Investors interested in stocks from the Shoes and Retail Apparel sector have probably already heard of Skechers (SKX - Free Report) and Nike (NKE - Free Report) . But which of these two stocks is more attractive to value investors? We'll need to take a closer look to find out.
The best way to find great value stocks is to pair a strong Zacks Rank with an impressive grade in the Value category of our Style Scores system. The proven Zacks Rank puts an emphasis on earnings estimates and estimate revisions, while our Style Scores work to identify stocks with specific traits.
Right now, Skechers is sporting a Zacks Rank of #2 (Buy), while Nike has a Zacks Rank of #4 (Sell). Investors should feel comfortable knowing that SKX likely has seen a stronger improvement to its earnings outlook than NKE has recently. However, value investors will care about much more than just this.
Value investors are also interested in a number of tried-and-true valuation metrics that help show when a company is undervalued at its current share price levels.
The Value category of the Style Scores system identifies undervalued companies by looking at a number of key metrics. These include the long-favored P/E ratio, P/S ratio, earnings yield, cash flow per share, and a variety of other fundamentals that help us determine a company's fair value.

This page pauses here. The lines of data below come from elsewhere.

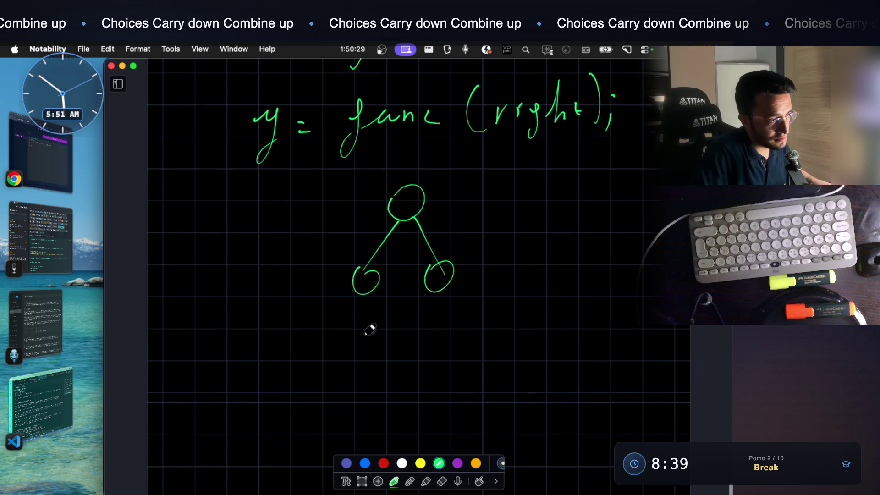
left_click_drag(357, 301, 332, 342)
left_click_drag(367, 295, 387, 339)
mouse_move(436, 297)
left_mouse_down()
mouse_move(421, 327)
mouse_move(452, 335)
mouse_move(423, 347)
left_mouse_up()
left_click_drag(423, 362, 424, 372)
left_click_drag(425, 384, 426, 393)
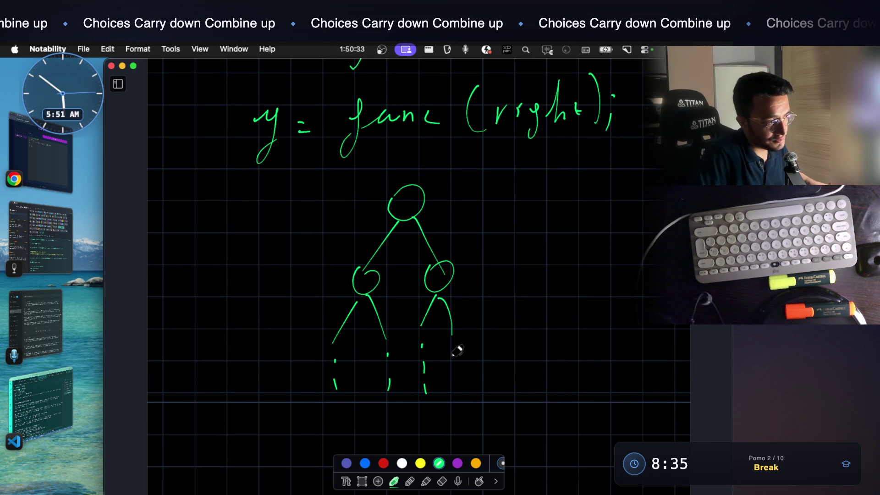
left_click_drag(313, 278, 312, 392)
mouse_move(342, 262)
left_mouse_down()
mouse_move(398, 357)
mouse_move(398, 394)
left_mouse_up()
left_click_drag(408, 269, 409, 392)
mouse_move(410, 268)
left_mouse_down()
mouse_move(477, 373)
mouse_move(472, 404)
left_mouse_up()
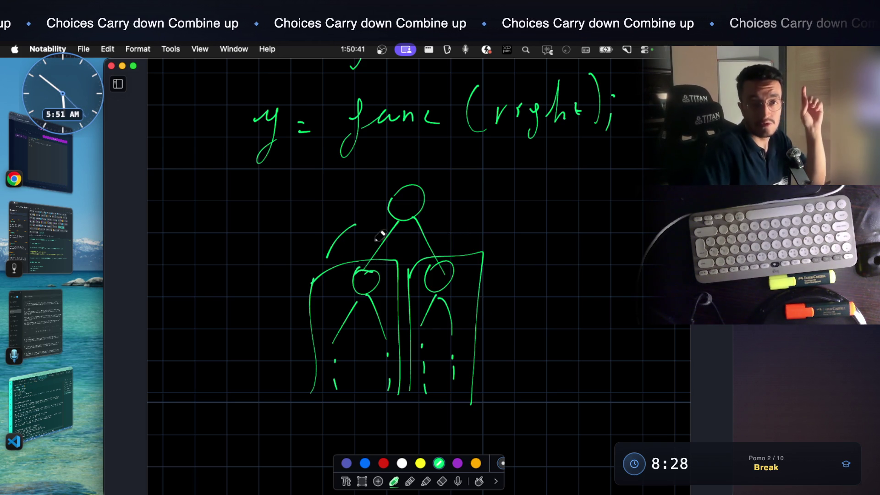
Draw curved arrows from the left and right subtrees up to the root
left_click_drag(367, 222, 362, 240)
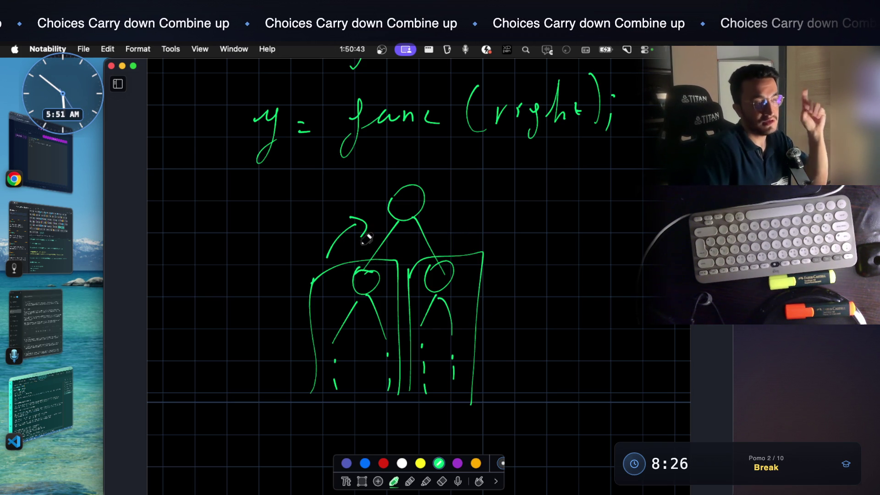
scroll(450, 162, "up", 5)
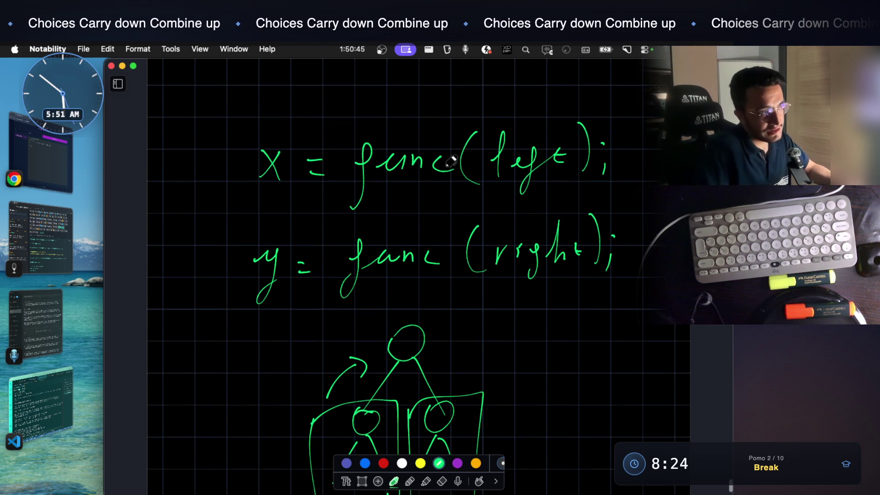
scroll(409, 289, "down", 4)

SKX currently has a forward P/E ratio of 14.20, while NKE has a forward P/E of 27.47. We also note that SKX has a PEG ratio of 2.03. This popular figure is similar to the widely-used P/E ratio, but the PEG ratio also considers a company's expected EPS growth rate. NKE currently has a PEG ratio of 2.25.
Another notable valuation metric for SKX is its P/B ratio of 1.88. The P/B ratio is used to compare a stock's market value with its book value, which is defined as total assets minus total liabilities. For comparison, NKE has a P/B of 12.74.
These are just a few of the metrics contributing to SKX's Value grade of B and NKE's Value grade of F.
SKX stands above NKE thanks to its solid earnings outlook, and based on these valuation figures, we also feel that SKX is the superior value option right now.